Than man is...Bruce Springsteen.
Understandably enough, such rockin' twaddle reduced Media Busters to indignant sputtering. But this child's version of history is nothing new. Back in 2003, then-Hungarian ambassador to the US Andres Simonyi delivered a speech at the Rock 'n' Roll Hall of Fame praising rock as "a decisive factor" in the Cold War--namely, the US triumph over the USSR in the Cold War. More recently, Tom Stoppard has dramatized this theme of rock liberation in a new play. Now, Reuters is comemmorating the 20th anniversary of Bruce Springsteen's concert-strike at the Evil Empire. So why didn't we just deploy him before?
Well, there were such little matters as, for example, the threat of Soviet SS-20 missiles that needed a grown-up like Ronald Reagan to neutralize with Pershing and Tomahawk missiles before the kiddies could go and play tunes....
Which is not to say that the impact of rock was zero. But as a largely and knee-jerkingly anti-American and pro-socialist-to-communist cultural expression, the rock world cannot be seen as having enlisted, let alone, served in the vanguard of American-style freedom. Back in 2003, I wrote in response to Mr. Simonyi, who later graciously invited me to breakfast to discuss the topic further (we didn't get much further):
It's hard to know which constituency would be more distressed by Simonyi's formulation: Square America, thinking that the culturally degrading force of rock music had aided in the West's triumph over communism, or the Rock Culture, thinking that its anti-establishment mantras had furthered the Cold War strategies of Ronald Reagan.
[Note: I'm not sure so sure there is much left of "Square America" to be distressed, but that's another story...]
In his 1996 book "A Tale of Two Utopias" (W.W. Norton, 1996), left-wing journalist Paul Berman touches on this latter dilemma, relating the obvious dismay and unresolved confusion the Rock 'n' Roll Left experienced amid unreservedly pro-American crowds in post-communist Europe. He quotes a nonplussed Frank Zappa telling a 1990 audience of newly liberated Czechs that just as they have been living with secret police, "it will take Americans a while to realize that we have them, too." (Huh?) Berman himself goes to extravagant lengths to dismiss a sea of waving American flags in a Czech town as a joke. It's no stretch to imagine the disappointment both men would likely feel over Simonyi's high regard for, say, Edward Teller, the Hungarian emigre and Strategic Defense Initiative-hero of the Reagan administration, who was, as Mr. Simonyi recently noted, considered by communist Hungary (and liberal Americans) to be "public enemy No. 1," but is now thought of as a national hero.

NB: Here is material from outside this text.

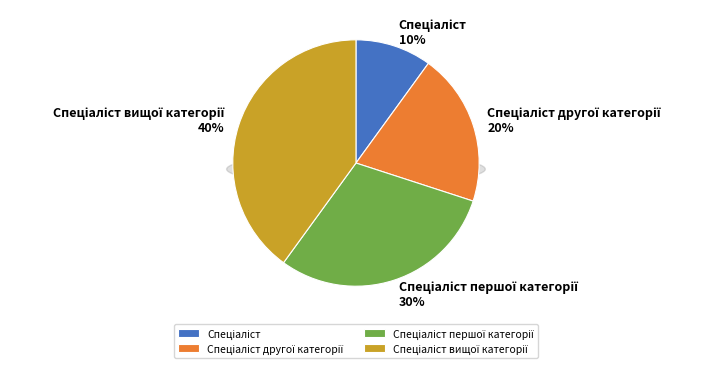

To the nearest percent, what is the difference between the Спеціаліст першої категорії and Спеціаліст другої категорії slice percentages?

10%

The American Left's failure to understand that there are people in this world who prefer freedom as championed by the U.S.A. to any workers' paradise isn't the only key point to have been lost in translation. As the Cleveland Plain Dealer reported, all those years Simonyi and his chums were listening to rock 'n' roll, much of it anti-American in spirit, they never knew the meaning of the lyrics. As Simonyi put it, "Most Hungarians didn't understand what these guys were singing about. The real power was in the music." Indeed, Simonyi titled his talk "Rocking for the Free World," a play on a 1989 Neil Young song, "Rocking in the Free World" -- a tune USA Today notes is "a savage attack on the policies of Ronald Reagan and the first President Bush ... (and) anything but a celebration of democracy."
Putting statesmen, chess games, arms races aside: A rational appraisal of rock 'n' roll as a social and cultural force at the very least tarnishes rock's place--yes, even The Boss's--in the history of the Cold War. Not that Reuters is much interested in hisory, which it hits in passing this way:
Other Americans had spoken out against the Wall in Berlin.
But both presidents John F. Kennedy in 1963 (”Ich bin ein Berliner”) and Ronald Reagan in 1987 (”Tear down this Wall”) gave their addresses in West Berlin. Springsteen delivered his words in the heart of East Berlin, where Communist East Germany had long portrayed the United States as a decadent and belligerent “class enemy.”
Well, so did Springsteen! And don't think the East Germans didn't notice. As Reuters also reports, looking back to Springsteen's 1988 concert:
There was even a positive advance review in the Neues Deutschland daily: “He attacks social wrongs and injustices in his homeland.”
This may make Springsteen the perfect Rock Warrior (and appropriate entertainment in the eyes of the already-doomed East German dictators), but it surely doesn't make him the man who tore down that wall.